Task instructions: Below are some entries. Reproduce them word for word.

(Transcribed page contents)
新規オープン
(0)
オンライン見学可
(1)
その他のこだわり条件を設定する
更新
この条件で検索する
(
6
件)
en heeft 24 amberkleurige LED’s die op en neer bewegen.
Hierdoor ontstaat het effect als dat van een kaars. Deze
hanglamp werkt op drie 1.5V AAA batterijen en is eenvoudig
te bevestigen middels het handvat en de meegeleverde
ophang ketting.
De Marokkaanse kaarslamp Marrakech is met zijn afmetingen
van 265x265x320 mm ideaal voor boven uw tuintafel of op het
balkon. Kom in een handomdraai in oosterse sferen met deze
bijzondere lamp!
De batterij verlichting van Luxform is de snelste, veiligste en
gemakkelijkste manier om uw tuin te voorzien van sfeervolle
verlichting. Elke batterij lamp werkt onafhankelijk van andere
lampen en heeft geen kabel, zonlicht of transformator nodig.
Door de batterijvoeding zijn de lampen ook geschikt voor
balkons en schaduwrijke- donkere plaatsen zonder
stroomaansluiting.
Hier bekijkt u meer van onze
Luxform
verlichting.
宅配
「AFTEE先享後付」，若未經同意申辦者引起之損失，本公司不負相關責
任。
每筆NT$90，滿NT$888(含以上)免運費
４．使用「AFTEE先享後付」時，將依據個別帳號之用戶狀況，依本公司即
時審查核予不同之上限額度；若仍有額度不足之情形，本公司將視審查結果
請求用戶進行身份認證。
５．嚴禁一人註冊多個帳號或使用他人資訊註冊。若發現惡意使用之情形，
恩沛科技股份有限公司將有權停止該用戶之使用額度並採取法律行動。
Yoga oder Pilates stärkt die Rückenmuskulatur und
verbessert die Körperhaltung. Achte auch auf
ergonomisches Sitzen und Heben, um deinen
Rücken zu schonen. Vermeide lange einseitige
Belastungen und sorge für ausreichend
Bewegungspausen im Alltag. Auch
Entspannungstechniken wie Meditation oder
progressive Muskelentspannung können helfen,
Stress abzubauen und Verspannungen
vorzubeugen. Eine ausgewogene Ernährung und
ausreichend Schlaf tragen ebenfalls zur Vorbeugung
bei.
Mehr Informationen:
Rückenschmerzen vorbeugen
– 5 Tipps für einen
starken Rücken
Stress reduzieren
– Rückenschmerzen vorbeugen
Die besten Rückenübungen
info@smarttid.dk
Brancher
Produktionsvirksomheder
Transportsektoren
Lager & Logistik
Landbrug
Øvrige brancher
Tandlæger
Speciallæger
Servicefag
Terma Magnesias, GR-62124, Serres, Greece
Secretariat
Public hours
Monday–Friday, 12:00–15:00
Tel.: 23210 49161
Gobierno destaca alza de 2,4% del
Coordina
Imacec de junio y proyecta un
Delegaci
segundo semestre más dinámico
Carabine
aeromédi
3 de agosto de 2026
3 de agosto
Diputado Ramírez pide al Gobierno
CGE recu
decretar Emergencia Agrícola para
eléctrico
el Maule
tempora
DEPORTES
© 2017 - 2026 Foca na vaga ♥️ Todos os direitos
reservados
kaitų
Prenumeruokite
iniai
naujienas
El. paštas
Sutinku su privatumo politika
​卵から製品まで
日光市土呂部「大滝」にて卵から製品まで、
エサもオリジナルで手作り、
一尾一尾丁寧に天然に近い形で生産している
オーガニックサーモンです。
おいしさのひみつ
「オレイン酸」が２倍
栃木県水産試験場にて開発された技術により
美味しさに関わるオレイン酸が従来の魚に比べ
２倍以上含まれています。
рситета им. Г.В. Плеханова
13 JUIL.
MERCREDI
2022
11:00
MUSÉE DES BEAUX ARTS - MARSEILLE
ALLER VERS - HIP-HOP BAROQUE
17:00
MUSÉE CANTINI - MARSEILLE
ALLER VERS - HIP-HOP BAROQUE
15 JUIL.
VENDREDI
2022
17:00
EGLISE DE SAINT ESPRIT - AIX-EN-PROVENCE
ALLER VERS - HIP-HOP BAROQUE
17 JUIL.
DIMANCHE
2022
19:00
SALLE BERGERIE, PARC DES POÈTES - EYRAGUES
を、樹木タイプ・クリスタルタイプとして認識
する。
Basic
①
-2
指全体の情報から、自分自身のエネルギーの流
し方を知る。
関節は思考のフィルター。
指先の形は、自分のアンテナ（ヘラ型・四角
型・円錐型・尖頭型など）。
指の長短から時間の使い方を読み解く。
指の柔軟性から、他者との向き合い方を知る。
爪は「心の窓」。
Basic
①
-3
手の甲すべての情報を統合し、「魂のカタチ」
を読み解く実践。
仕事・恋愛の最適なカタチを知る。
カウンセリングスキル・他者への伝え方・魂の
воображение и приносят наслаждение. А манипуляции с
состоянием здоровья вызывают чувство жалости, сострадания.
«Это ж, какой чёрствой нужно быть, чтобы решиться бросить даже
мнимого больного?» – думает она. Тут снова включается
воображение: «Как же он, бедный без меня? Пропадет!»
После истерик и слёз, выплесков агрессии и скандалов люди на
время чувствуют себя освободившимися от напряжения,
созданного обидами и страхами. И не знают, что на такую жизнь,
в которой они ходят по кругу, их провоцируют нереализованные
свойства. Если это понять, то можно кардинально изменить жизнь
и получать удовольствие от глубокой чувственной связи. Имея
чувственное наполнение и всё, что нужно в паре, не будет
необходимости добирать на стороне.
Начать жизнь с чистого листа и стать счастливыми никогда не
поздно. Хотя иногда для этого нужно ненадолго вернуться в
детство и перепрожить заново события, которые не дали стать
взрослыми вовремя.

Output:
新規オープン
(0)
オンライン見学可
(1)
その他のこだわり条件を設定する
更新
この条件で検索する
(
6
件)
en heeft 24 amberkleurige LED’s die op en neer bewegen.
Hierdoor ontstaat het effect als dat van een kaars. Deze
hanglamp werkt op drie 1.5V AAA batterijen en is eenvoudig
te bevestigen middels het handvat en de meegeleverde
ophang ketting.
De Marokkaanse kaarslamp Marrakech is met zijn afmetingen
van 265x265x320 mm ideaal voor boven uw tuintafel of op het
balkon. Kom in een handomdraai in oosterse sferen met deze
bijzondere lamp!
De batterij verlichting van Luxform is de snelste, veiligste en
gemakkelijkste manier om uw tuin te voorzien van sfeervolle
verlichting. Elke batterij lamp werkt onafhankelijk van andere
lampen en heeft geen kabel, zonlicht of transformator nodig.
Door de batterijvoeding zijn de lampen ook geschikt voor
balkons en schaduwrijke- donkere plaatsen zonder
stroomaansluiting.
Hier bekijkt u meer van onze
Luxform
verlichting.
宅配
「AFTEE先享後付」，若未經同意申辦者引起之損失，本公司不負相關責
任。
每筆NT$90，滿NT$888(含以上)免運費
４．使用「AFTEE先享後付」時，將依據個別帳號之用戶狀況，依本公司即
時審查核予不同之上限額度；若仍有額度不足之情形，本公司將視審查結果
請求用戶進行身份認證。
５．嚴禁一人註冊多個帳號或使用他人資訊註冊。若發現惡意使用之情形，
恩沛科技股份有限公司將有權停止該用戶之使用額度並採取法律行動。
Yoga oder Pilates stärkt die Rückenmuskulatur und
verbessert die Körperhaltung. Achte auch auf
ergonomisches Sitzen und Heben, um deinen
Rücken zu schonen. Vermeide lange einseitige
Belastungen und sorge für ausreichend
Bewegungspausen im Alltag. Auch
Entspannungstechniken wie Meditation oder
progressive Muskelentspannung können helfen,
Stress abzubauen und Verspannungen
vorzubeugen. Eine ausgewogene Ernährung und
ausreichend Schlaf tragen ebenfalls zur Vorbeugung
bei.
Mehr Informationen:
Rückenschmerzen vorbeugen
– 5 Tipps für einen
starken Rücken
Stress reduzieren
– Rückenschmerzen vorbeugen
Die besten Rückenübungen
info@smarttid.dk
Brancher
Produktionsvirksomheder
Transportsektoren
Lager & Logistik
Landbrug
Øvrige brancher
Tandlæger
Speciallæger
Servicefag
Terma Magnesias, GR-62124, Serres, Greece
Secretariat
Public hours
Monday–Friday, 12:00–15:00
Tel.: 23210 49161
Gobierno destaca alza de 2,4% del
Coordina
Imacec de junio y proyecta un
Delegaci
segundo semestre más dinámico
Carabine
aeromédi
3 de agosto de 2026
3 de agosto
Diputado Ramírez pide al Gobierno
CGE recu
decretar Emergencia Agrícola para
eléctrico
el Maule
tempora
DEPORTES
© 2017 - 2026 Foca na vaga ♥️ Todos os direitos
reservados
kaitų
Prenumeruokite
iniai
naujienas
El. paštas
Sutinku su privatumo politika
​卵から製品まで
日光市土呂部「大滝」にて卵から製品まで、
エサもオリジナルで手作り、
一尾一尾丁寧に天然に近い形で生産している
オーガニックサーモンです。
おいしさのひみつ
「オレイン酸」が２倍
栃木県水産試験場にて開発された技術により
美味しさに関わるオレイン酸が従来の魚に比べ
２倍以上含まれています。
рситета им. Г.В. Плеханова
13 JUIL.
MERCREDI
2022
11:00
MUSÉE DES BEAUX ARTS - MARSEILLE
ALLER VERS - HIP-HOP BAROQUE
17:00
MUSÉE CANTINI - MARSEILLE
ALLER VERS - HIP-HOP BAROQUE
15 JUIL.
VENDREDI
2022
17:00
EGLISE DE SAINT ESPRIT - AIX-EN-PROVENCE
ALLER VERS - HIP-HOP BAROQUE
17 JUIL.
DIMANCHE
2022
19:00
SALLE BERGERIE, PARC DES POÈTES - EYRAGUES
を、樹木タイプ・クリスタルタイプとして認識
する。
Basic
①
-2
指全体の情報から、自分自身のエネルギーの流
し方を知る。
関節は思考のフィルター。
指先の形は、自分のアンテナ（ヘラ型・四角
型・円錐型・尖頭型など）。
指の長短から時間の使い方を読み解く。
指の柔軟性から、他者との向き合い方を知る。
爪は「心の窓」。
Basic
①
-3
手の甲すべての情報を統合し、「魂のカタチ」
を読み解く実践。
仕事・恋愛の最適なカタチを知る。
カウンセリングスキル・他者への伝え方・魂の
воображение и приносят наслаждение. А манипуляции с
состоянием здоровья вызывают чувство жалости, сострадания.
«Это ж, какой чёрствой нужно быть, чтобы решиться бросить даже
мнимого больного?» – думает она. Тут снова включается
воображение: «Как же он, бедный без меня? Пропадет!»
После истерик и слёз, выплесков агрессии и скандалов люди на
время чувствуют себя освободившимися от напряжения,
созданного обидами и страхами. И не знают, что на такую жизнь,
в которой они ходят по кругу, их провоцируют нереализованные
свойства. Если это понять, то можно кардинально изменить жизнь
и получать удовольствие от глубокой чувственной связи. Имея
чувственное наполнение и всё, что нужно в паре, не будет
необходимости добирать на стороне.
Начать жизнь с чистого листа и стать счастливыми никогда не
поздно. Хотя иногда для этого нужно ненадолго вернуться в
детство и перепрожить заново события, которые не дали стать
взрослыми вовремя.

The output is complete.